TASK:
Even where a line looks wrong, copy it exactly and include every entry.

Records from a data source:
* * * * * * * * *

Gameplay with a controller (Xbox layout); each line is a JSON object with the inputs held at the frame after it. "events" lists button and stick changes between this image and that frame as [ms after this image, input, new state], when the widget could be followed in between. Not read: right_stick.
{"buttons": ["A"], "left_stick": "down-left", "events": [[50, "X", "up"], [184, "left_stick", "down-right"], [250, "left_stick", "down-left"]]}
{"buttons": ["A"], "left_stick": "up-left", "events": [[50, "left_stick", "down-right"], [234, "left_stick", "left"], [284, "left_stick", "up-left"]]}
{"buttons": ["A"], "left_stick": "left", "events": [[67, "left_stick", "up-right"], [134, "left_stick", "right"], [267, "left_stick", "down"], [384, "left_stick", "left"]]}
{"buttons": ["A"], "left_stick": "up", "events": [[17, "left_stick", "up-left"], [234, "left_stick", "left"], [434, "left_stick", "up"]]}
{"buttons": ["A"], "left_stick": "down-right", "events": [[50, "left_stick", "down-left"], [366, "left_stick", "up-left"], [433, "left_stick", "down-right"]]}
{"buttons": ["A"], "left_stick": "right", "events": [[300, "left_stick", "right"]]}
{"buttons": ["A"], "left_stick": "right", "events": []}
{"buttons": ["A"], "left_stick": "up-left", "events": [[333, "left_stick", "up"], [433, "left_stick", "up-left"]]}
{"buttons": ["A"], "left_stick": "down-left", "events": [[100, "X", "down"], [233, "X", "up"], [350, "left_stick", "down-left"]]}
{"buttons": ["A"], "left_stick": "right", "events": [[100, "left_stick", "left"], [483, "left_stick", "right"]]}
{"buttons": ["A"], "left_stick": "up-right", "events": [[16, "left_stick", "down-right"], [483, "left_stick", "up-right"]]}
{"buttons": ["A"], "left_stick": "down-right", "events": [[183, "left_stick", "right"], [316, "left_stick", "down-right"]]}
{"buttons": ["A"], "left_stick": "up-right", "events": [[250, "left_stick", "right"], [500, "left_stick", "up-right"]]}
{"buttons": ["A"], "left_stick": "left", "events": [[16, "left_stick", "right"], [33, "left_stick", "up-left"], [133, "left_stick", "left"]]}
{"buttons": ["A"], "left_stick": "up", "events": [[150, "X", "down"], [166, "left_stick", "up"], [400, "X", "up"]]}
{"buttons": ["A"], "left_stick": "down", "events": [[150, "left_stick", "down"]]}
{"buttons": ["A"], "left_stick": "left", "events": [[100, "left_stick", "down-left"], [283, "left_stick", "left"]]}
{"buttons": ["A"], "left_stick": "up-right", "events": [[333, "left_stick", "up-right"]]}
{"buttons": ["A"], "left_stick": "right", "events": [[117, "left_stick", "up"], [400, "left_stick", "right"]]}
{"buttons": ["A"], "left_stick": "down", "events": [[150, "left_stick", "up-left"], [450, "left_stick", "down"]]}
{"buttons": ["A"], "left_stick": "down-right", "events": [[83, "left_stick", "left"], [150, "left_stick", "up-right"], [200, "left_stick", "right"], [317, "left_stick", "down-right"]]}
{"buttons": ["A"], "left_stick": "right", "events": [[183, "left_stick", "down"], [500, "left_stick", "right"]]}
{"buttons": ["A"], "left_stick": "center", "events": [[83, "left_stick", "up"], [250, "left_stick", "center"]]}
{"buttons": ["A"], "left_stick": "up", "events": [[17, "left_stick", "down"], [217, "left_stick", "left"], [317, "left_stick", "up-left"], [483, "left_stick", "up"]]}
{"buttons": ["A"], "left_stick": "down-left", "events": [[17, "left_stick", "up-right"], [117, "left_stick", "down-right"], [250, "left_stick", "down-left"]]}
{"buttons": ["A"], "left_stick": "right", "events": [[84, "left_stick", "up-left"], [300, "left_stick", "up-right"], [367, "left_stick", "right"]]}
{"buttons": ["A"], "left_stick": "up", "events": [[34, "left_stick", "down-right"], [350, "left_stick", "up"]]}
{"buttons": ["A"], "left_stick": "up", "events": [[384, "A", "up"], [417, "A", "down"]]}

* * * * * * * * *

REPLY TO THE EXERCISE:
Gameplay with a controller (Xbox layout); each line is a JSON object with the inputs held at the frame after it. "events" lists button and stick changes between this image and that frame as [ms after this image, input, new state], when the widget could be followed in between. Not read: right_stick.
{"buttons": ["A"], "left_stick": "down-left", "events": [[50, "X", "up"], [184, "left_stick", "down-right"], [250, "left_stick", "down-left"]]}
{"buttons": ["A"], "left_stick": "up-left", "events": [[50, "left_stick", "down-right"], [234, "left_stick", "left"], [284, "left_stick", "up-left"]]}
{"buttons": ["A"], "left_stick": "left", "events": [[67, "left_stick", "up-right"], [134, "left_stick", "right"], [267, "left_stick", "down"], [384, "left_stick", "left"]]}
{"buttons": ["A"], "left_stick": "up", "events": [[17, "left_stick", "up-left"], [234, "left_stick", "left"], [434, "left_stick", "up"]]}
{"buttons": ["A"], "left_stick": "down-right", "events": [[50, "left_stick", "down-left"], [366, "left_stick", "up-left"], [433, "left_stick", "down-right"]]}
{"buttons": ["A"], "left_stick": "right", "events": [[300, "left_stick", "right"]]}
{"buttons": ["A"], "left_stick": "right", "events": []}
{"buttons": ["A"], "left_stick": "up-left", "events": [[333, "left_stick", "up"], [433, "left_stick", "up-left"]]}
{"buttons": ["A"], "left_stick": "down-left", "events": [[100, "X", "down"], [233, "X", "up"], [350, "left_stick", "down-left"]]}
{"buttons": ["A"], "left_stick": "right", "events": [[100, "left_stick", "left"], [483, "left_stick", "right"]]}
{"buttons": ["A"], "left_stick": "up-right", "events": [[16, "left_stick", "down-right"], [483, "left_stick", "up-right"]]}
{"buttons": ["A"], "left_stick": "down-right", "events": [[183, "left_stick", "right"], [316, "left_stick", "down-right"]]}
{"buttons": ["A"], "left_stick": "up-right", "events": [[250, "left_stick", "right"], [500, "left_stick", "up-right"]]}
{"buttons": ["A"], "left_stick": "left", "events": [[16, "left_stick", "right"], [33, "left_stick", "up-left"], [133, "left_stick", "left"]]}
{"buttons": ["A"], "left_stick": "up", "events": [[150, "X", "down"], [166, "left_stick", "up"], [400, "X", "up"]]}
{"buttons": ["A"], "left_stick": "down", "events": [[150, "left_stick", "down"]]}
{"buttons": ["A"], "left_stick": "left", "events": [[100, "left_stick", "down-left"], [283, "left_stick", "left"]]}
{"buttons": ["A"], "left_stick": "up-right", "events": [[333, "left_stick", "up-right"]]}
{"buttons": ["A"], "left_stick": "right", "events": [[117, "left_stick", "up"], [400, "left_stick", "right"]]}
{"buttons": ["A"], "left_stick": "down", "events": [[150, "left_stick", "up-left"], [450, "left_stick", "down"]]}
{"buttons": ["A"], "left_stick": "down-right", "events": [[83, "left_stick", "left"], [150, "left_stick", "up-right"], [200, "left_stick", "right"], [317, "left_stick", "down-right"]]}
{"buttons": ["A"], "left_stick": "right", "events": [[183, "left_stick", "down"], [500, "left_stick", "right"]]}
{"buttons": ["A"], "left_stick": "center", "events": [[83, "left_stick", "up"], [250, "left_stick", "center"]]}
{"buttons": ["A"], "left_stick": "up", "events": [[17, "left_stick", "down"], [217, "left_stick", "left"], [317, "left_stick", "up-left"], [483, "left_stick", "up"]]}
{"buttons": ["A"], "left_stick": "down-left", "events": [[17, "left_stick", "up-right"], [117, "left_stick", "down-right"], [250, "left_stick", "down-left"]]}
{"buttons": ["A"], "left_stick": "right", "events": [[84, "left_stick", "up-left"], [300, "left_stick", "up-right"], [367, "left_stick", "right"]]}
{"buttons": ["A"], "left_stick": "up", "events": [[34, "left_stick", "down-right"], [350, "left_stick", "up"]]}
{"buttons": ["A"], "left_stick": "up", "events": [[384, "A", "up"], [417, "A", "down"]]}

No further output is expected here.